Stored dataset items
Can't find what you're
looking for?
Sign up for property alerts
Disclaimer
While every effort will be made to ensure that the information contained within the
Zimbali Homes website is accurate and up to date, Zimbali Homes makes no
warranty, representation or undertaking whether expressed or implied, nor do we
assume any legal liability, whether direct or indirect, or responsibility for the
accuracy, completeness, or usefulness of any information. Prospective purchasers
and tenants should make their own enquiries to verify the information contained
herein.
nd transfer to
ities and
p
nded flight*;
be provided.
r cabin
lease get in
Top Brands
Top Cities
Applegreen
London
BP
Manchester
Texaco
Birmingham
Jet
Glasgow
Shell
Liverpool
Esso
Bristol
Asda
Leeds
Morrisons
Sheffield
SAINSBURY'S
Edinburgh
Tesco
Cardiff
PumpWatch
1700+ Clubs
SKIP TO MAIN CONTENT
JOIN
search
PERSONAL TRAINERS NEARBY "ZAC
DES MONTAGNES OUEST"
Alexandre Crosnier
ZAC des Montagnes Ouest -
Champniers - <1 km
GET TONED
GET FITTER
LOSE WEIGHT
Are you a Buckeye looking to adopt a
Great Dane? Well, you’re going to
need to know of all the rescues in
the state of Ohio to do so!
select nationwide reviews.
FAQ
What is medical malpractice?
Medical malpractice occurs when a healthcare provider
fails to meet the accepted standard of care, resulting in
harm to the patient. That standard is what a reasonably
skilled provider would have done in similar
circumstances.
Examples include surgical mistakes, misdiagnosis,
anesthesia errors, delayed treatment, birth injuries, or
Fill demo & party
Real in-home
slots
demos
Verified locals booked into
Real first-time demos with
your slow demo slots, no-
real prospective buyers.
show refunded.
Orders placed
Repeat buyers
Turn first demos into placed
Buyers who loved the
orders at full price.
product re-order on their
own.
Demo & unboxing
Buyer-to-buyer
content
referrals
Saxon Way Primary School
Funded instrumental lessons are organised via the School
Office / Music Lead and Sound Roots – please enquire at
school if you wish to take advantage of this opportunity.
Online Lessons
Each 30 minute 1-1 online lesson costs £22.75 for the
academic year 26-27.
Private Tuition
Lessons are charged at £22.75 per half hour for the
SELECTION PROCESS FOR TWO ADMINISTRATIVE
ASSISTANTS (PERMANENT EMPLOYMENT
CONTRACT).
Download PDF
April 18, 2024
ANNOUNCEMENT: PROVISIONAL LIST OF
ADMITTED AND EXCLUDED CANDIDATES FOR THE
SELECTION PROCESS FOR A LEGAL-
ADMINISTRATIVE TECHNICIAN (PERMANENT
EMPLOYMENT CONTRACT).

# [Task prompt]
Turn every line of text in the items above into a Markdown table with two columns, Row and Line, numbering the lines in order and leaving out any blank ones.

# [Solution to this task]
| Row | Line |
|---|---|
| 1 | Can't find what you're |
| 2 | looking for? |
| 3 | Sign up for property alerts |
| 4 | Disclaimer |
| 5 | While every effort will be made to ensure that the information contained within the |
| 6 | Zimbali Homes website is accurate and up to date, Zimbali Homes makes no |
| 7 | warranty, representation or undertaking whether expressed or implied, nor do we |
| 8 | assume any legal liability, whether direct or indirect, or responsibility for the |
| 9 | accuracy, completeness, or usefulness of any information. Prospective purchasers |
| 10 | and tenants should make their own enquiries to verify the information contained |
| 11 | herein. |
| 12 | nd transfer to |
| 13 | ities and |
| 14 | p |
| 15 | nded flight*; |
| 16 | be provided. |
| 17 | r cabin |
| 18 | lease get in |
| 19 | Top Brands |
| 20 | Top Cities |
| 21 | Applegreen |
| 22 | London |
| 23 | BP |
| 24 | Manchester |
| 25 | Texaco |
| 26 | Birmingham |
| 27 | Jet |
| 28 | Glasgow |
| 29 | Shell |
| 30 | Liverpool |
| 31 | Esso |
| 32 | Bristol |
| 33 | Asda |
| 34 | Leeds |
| 35 | Morrisons |
| 36 | Sheffield |
| 37 | SAINSBURY'S |
| 38 | Edinburgh |
| 39 | Tesco |
| 40 | Cardiff |
| 41 | PumpWatch |
| 42 | 1700+ Clubs |
| 43 | SKIP TO MAIN CONTENT |
| 44 | JOIN |
| 45 | search |
| 46 | PERSONAL TRAINERS NEARBY "ZAC |
| 47 | DES MONTAGNES OUEST" |
| 48 | Alexandre Crosnier |
| 49 | ZAC des Montagnes Ouest - |
| 50 | Champniers - <1 km |
| 51 | GET TONED |
| 52 | GET FITTER |
| 53 | LOSE WEIGHT |
| 54 | Are you a Buckeye looking to adopt a |
| 55 | Great Dane? Well, you’re going to |
| 56 | need to know of all the rescues in |
| 57 | the state of Ohio to do so! |
| 58 | select nationwide reviews. |
| 59 | FAQ |
| 60 | What is medical malpractice? |
| 61 | Medical malpractice occurs when a healthcare provider |
| 62 | fails to meet the accepted standard of care, resulting in |
| 63 | harm to the patient. That standard is what a reasonably |
| 64 | skilled provider would have done in similar |
| 65 | circumstances. |
| 66 | Examples include surgical mistakes, misdiagnosis, |
| 67 | anesthesia errors, delayed treatment, birth injuries, or |
| 68 | Fill demo & party |
| 69 | Real in-home |
| 70 | slots |
| 71 | demos |
| 72 | Verified locals booked into |
| 73 | Real first-time demos with |
| 74 | your slow demo slots, no- |
| 75 | real prospective buyers. |
| 76 | show refunded. |
| 77 | Orders placed |
| 78 | Repeat buyers |
| 79 | Turn first demos into placed |
| 80 | Buyers who loved the |
| 81 | orders at full price. |
| 82 | product re-order on their |
| 83 | own. |
| 84 | Demo & unboxing |
| 85 | Buyer-to-buyer |
| 86 | content |
| 87 | referrals |
| 88 | Saxon Way Primary School |
| 89 | Funded instrumental lessons are organised via the School |
| 90 | Office / Music Lead and Sound Roots – please enquire at |
| 91 | school if you wish to take advantage of this opportunity. |
| 92 | Online Lessons |
| 93 | Each 30 minute 1-1 online lesson costs £22.75 for the |
| 94 | academic year 26-27. |
| 95 | Private Tuition |
| 96 | Lessons are charged at £22.75 per half hour for the |
| 97 | SELECTION PROCESS FOR TWO ADMINISTRATIVE |
| 98 | ASSISTANTS (PERMANENT EMPLOYMENT |
| 99 | CONTRACT). |
| 100 | Download PDF |
| 101 | April 18, 2024 |
| 102 | ANNOUNCEMENT: PROVISIONAL LIST OF |
| 103 | ADMITTED AND EXCLUDED CANDIDATES FOR THE |
| 104 | SELECTION PROCESS FOR A LEGAL- |
| 105 | ADMINISTRATIVE TECHNICIAN (PERMANENT |
| 106 | EMPLOYMENT CONTRACT). |